[Page-level text extractions]
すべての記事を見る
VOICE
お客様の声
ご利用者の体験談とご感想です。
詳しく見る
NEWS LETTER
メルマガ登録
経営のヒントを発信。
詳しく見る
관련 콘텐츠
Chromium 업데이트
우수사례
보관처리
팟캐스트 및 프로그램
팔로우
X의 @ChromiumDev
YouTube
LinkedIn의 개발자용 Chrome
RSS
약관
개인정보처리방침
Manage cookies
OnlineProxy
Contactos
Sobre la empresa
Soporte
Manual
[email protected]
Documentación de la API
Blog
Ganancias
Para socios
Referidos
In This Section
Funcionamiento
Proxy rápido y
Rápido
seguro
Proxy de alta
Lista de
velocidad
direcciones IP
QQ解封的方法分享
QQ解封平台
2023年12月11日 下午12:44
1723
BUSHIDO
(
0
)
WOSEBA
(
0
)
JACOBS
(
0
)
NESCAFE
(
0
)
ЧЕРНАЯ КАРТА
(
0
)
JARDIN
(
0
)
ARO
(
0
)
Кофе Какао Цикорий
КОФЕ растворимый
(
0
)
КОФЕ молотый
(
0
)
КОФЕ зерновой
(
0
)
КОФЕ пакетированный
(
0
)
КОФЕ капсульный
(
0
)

TO DO:
Rename "Blog" to "Noticias" throughout the rows above and give them again, otherwise unchanged.

SOLUTION TO THE PROBLEM:
すべての記事を見る
VOICE
お客様の声
ご利用者の体験談とご感想です。
詳しく見る
NEWS LETTER
メルマガ登録
経営のヒントを発信。
詳しく見る
관련 콘텐츠
Chromium 업데이트
우수사례
보관처리
팟캐스트 및 프로그램
팔로우
X의 @ChromiumDev
YouTube
LinkedIn의 개발자용 Chrome
RSS
약관
개인정보처리방침
Manage cookies
OnlineProxy
Contactos
Sobre la empresa
Soporte
Manual
[email protected]
Documentación de la API
Noticias
Ganancias
Para socios
Referidos
In This Section
Funcionamiento
Proxy rápido y
Rápido
seguro
Proxy de alta
Lista de
velocidad
direcciones IP
QQ解封的方法分享
QQ解封平台
2023年12月11日 下午12:44
1723
BUSHIDO
(
0
)
WOSEBA
(
0
)
JACOBS
(
0
)
NESCAFE
(
0
)
ЧЕРНАЯ КАРТА
(
0
)
JARDIN
(
0
)
ARO
(
0
)
Кофе Какао Цикорий
КОФЕ растворимый
(
0
)
КОФЕ молотый
(
0
)
КОФЕ зерновой
(
0
)
КОФЕ пакетированный
(
0
)
КОФЕ капсульный
(
0
)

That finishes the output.